2. After setting Pin and Password click on the Encrypt button. The user(s) will see the BitLocker credentials as shown in the image below. They will need to save these as these will be required when a device is rebooted or to unlock the drives.
   

   

Points to Note:

There may be a case where the user is passwordless that is no password is set for the user login on the machine. In such cases, after the device has been encrypted, the BitLocker PIN/Password is available to users in the Scalefusion MDM Agent on the device.

1. However,  on clicking the "Eye" icon, the user will get the following user interaction dialog box where they will have to enter their machine’s login name and password.
   

   

2. As there is no password set, the user will click on Ok which will show the following error message.
   

   

3. To avoid such kind of situation, we need to go to the Registry Editor > Local Security Policy > Security Settings > Local Policies > Security Options > Accounts: Limit local use account use of blank passwords to console logon only

   and set the value for  "Accounts: Limit local use account use of blank passwords to console logon only" to Disable.

Checking BitLocker status on the dashboard

You will find the details of the BitLocker status in the Full Device Information in the Devices section on the dashboard.

1. Navigate to the Devices section and click on the device name for which you want to see the status.

2. Click on the gear icon and then click on Full Device Information.

3. Go to the Storage Info tab.

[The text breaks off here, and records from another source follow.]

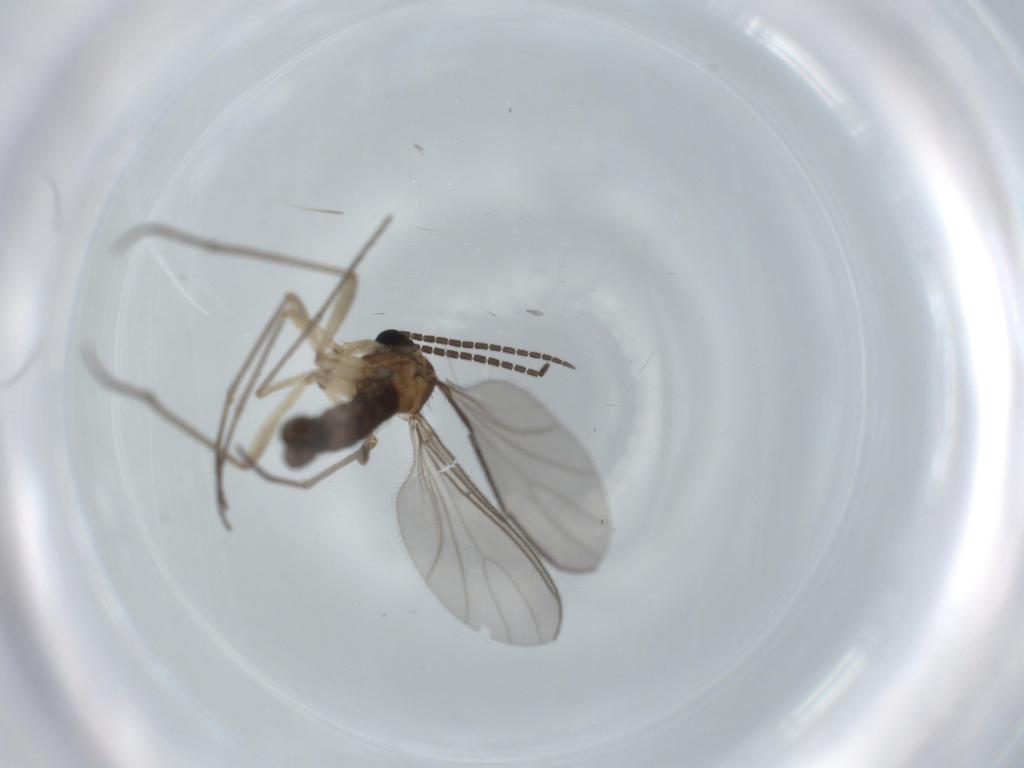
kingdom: Animalia
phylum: Arthropoda
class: Insecta
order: Diptera
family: Sciaridae
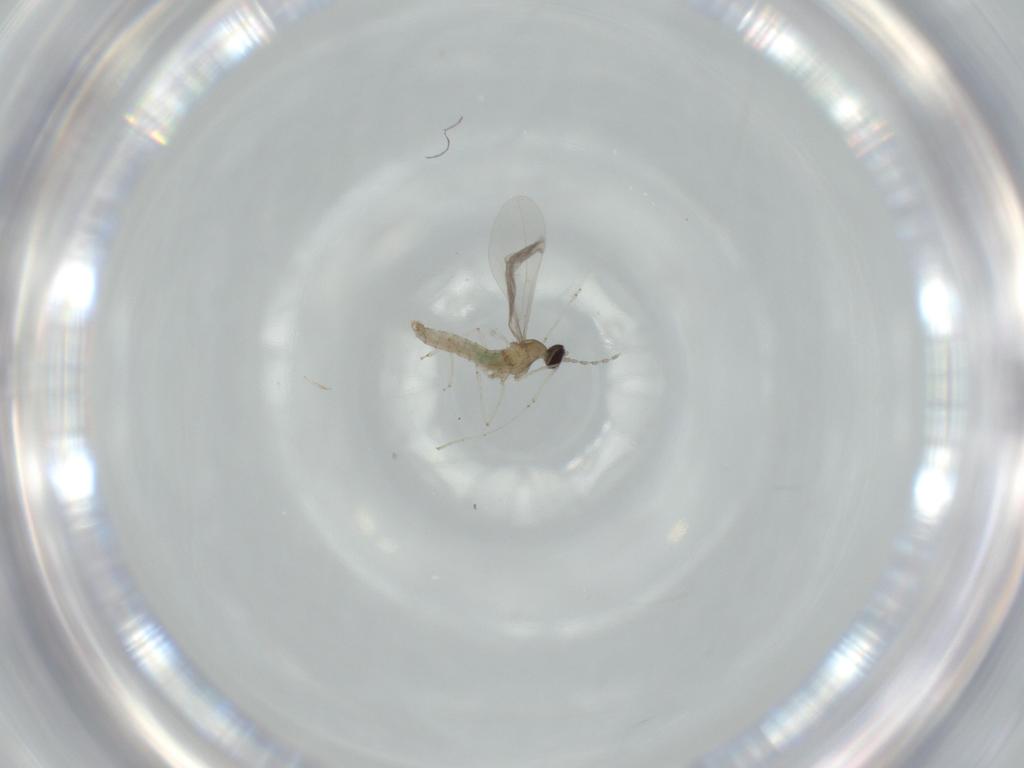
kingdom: Animalia
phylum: Arthropoda
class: Insecta
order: Diptera
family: Cecidomyiidae
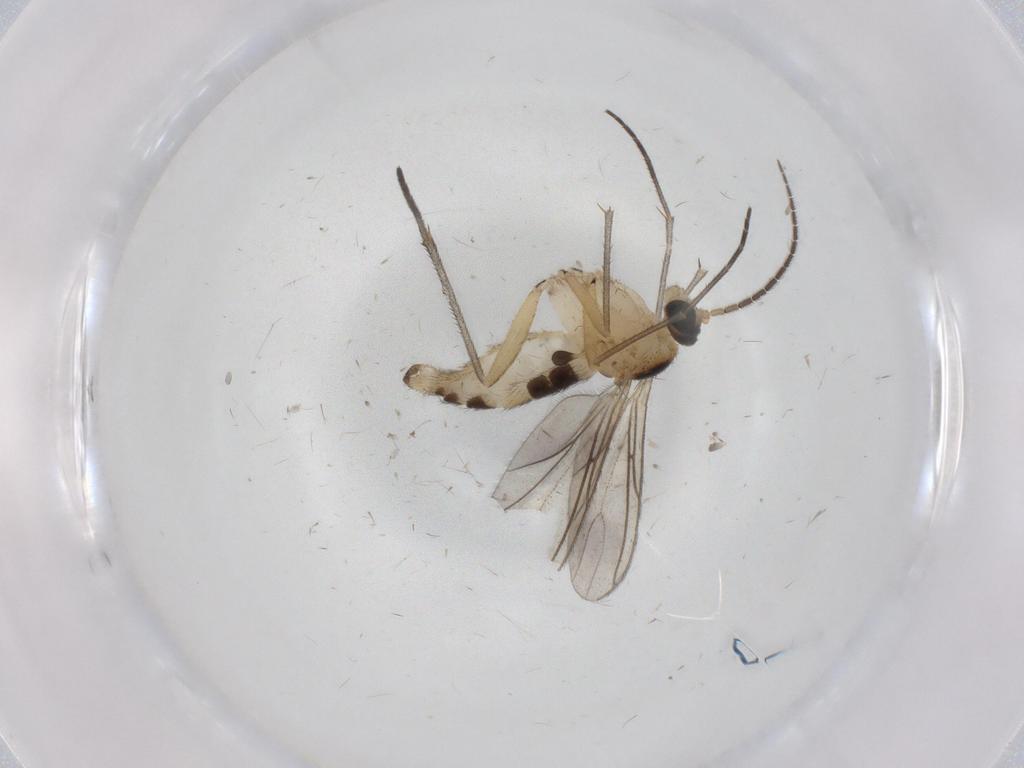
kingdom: Animalia
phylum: Arthropoda
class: Insecta
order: Diptera
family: Sciaridae
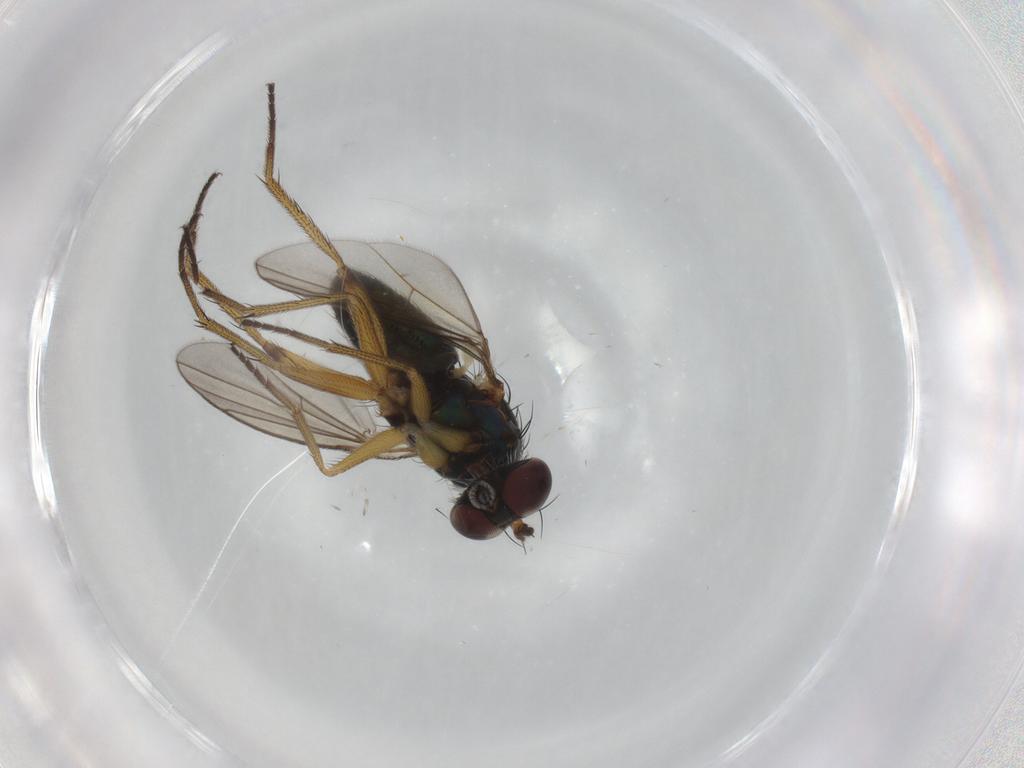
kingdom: Animalia
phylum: Arthropoda
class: Insecta
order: Diptera
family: Dolichopodidae
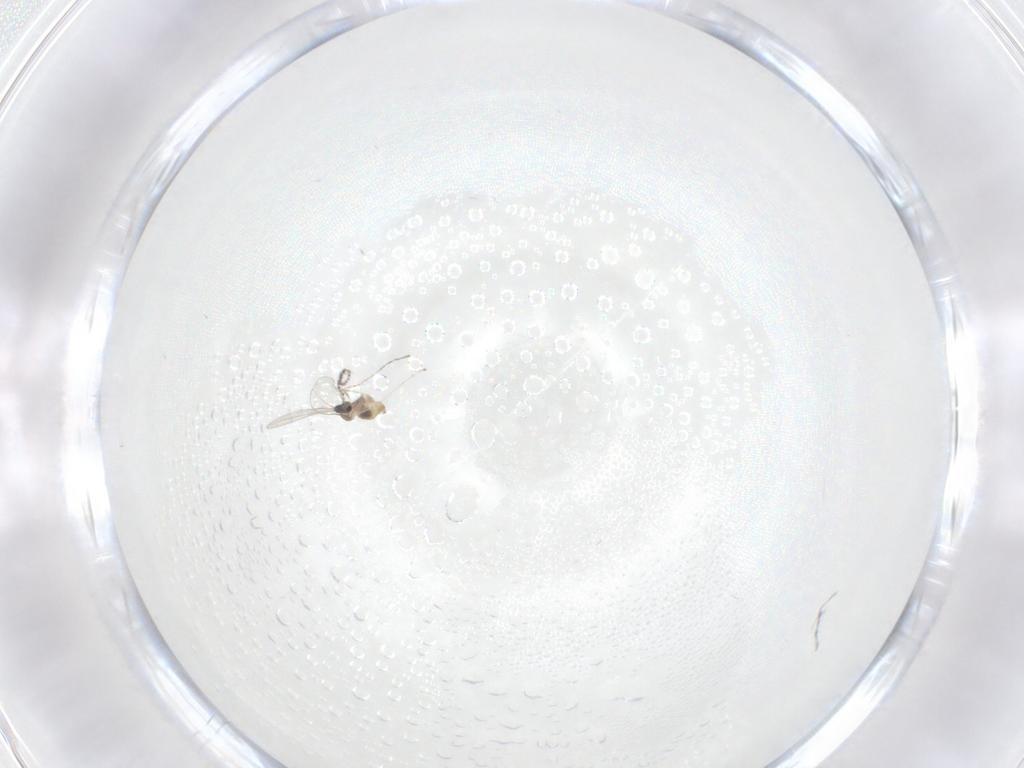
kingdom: Animalia
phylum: Arthropoda
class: Insecta
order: Diptera
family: Cecidomyiidae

There are 2 tabs:

   1. Storage info: It will show the Drive Type, BitLocker Status, Free Space, File System, and Recovery Key details.
      

      

      1. When you click on View Key under the Recovery Key, you will get a password dialog box to enter your Scalefusion dashboard password and click on the Submit button. This will show a pop-up dialog box with Recovery ID, Recovery Key, and Last Updated On details of the concerned Drive.
         

         

         
         
         

      2. Graph view: This will show the available and used Internal space of the OS drive.
         

         

         
         
         

   2. BitLocker Details: This section will show the following information:

      1. Static Key: To view the key you will have to click on View Key. You will see a password dialog box to enter your Scalefusion dashboard password. Once done, it will show the Static key for that device.
         

         

         
         
         

      2. Status: It will show the status of the static key.

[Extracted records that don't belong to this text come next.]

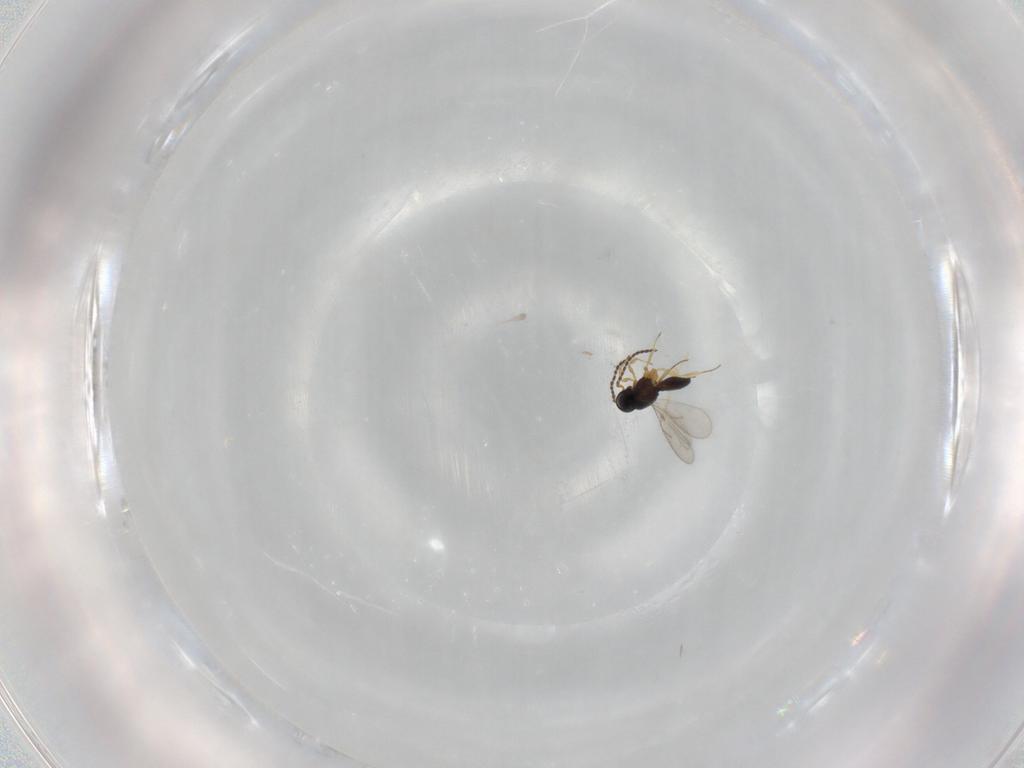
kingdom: Animalia
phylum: Arthropoda
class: Insecta
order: Hymenoptera
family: Scelionidae
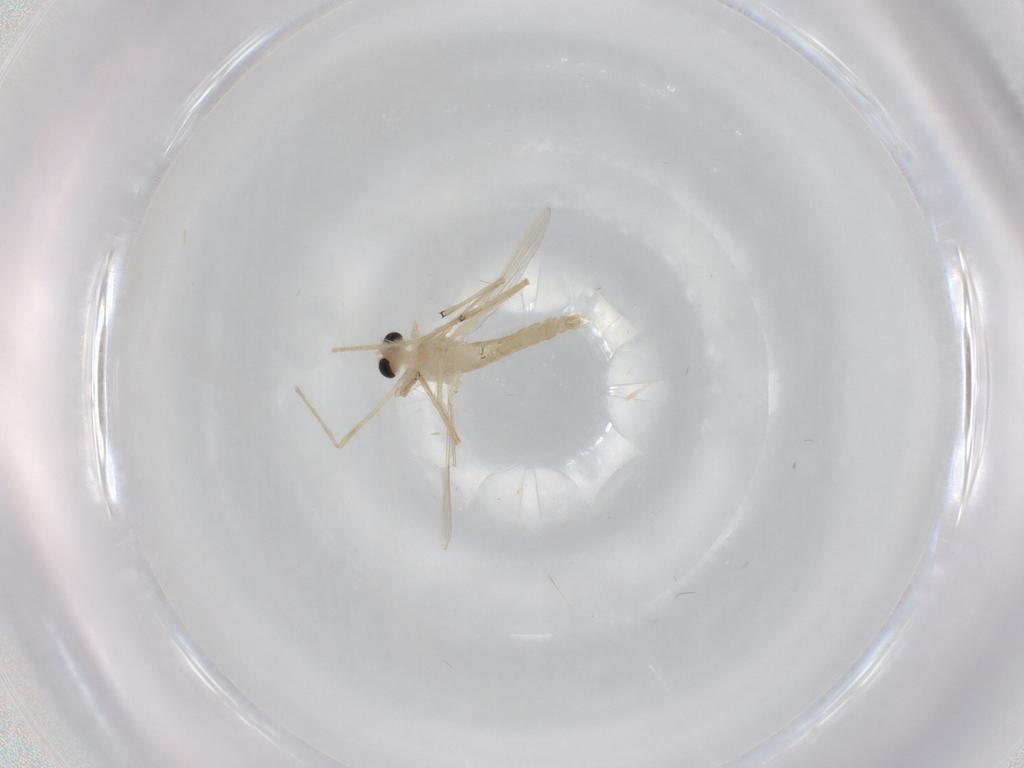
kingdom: Animalia
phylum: Arthropoda
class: Insecta
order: Diptera
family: Chironomidae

         1. If it shows Not Applicable it means that the option “Encrypt System and Fixed drives using additional Static Recovery Key“ is disabled and the static key will not be applicable to unlock the drives.

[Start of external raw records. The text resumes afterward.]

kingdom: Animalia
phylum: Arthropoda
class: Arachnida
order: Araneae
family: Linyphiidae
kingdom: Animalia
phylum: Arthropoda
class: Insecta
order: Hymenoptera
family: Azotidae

         2. If it shows as Enforced it means that the option “Encrypt System and Fixed drives using additional Static Recovery Key“ is enabled and the static key will be applicable to unlock the drives.
            

            

         3. If it shows as Failed, it means that the option “Encrypt System and Fixed drives using additional Static Recovery Key” was turned On, however the drives that are there on the device are in Locked state. Click on the eye icon to see the reason for failure.
            

            

            
            
            

      3. User Configured Pin: This will be the pin that user would have configured while encrypting the device via Agent-based Bitlocker settings.

      4. User configured Password: This will be the password that the user would have configured while encrypting the device via Agent-based Bitlocker settings.

Limitations

A. LTSB

It is mandatory that the option Encrypt only used space instead of the complete drive must be enabled. This is basic BitLocker behavior.

B. Windows 8

1. The following 2 encryption methods are applicable for Windows 8 devices :

   1. AES-CBC-128 bit

   2. AES-CBC-256 bit

2. It is mandatory that Encrypt only used space instead of the complete drive must be enabled.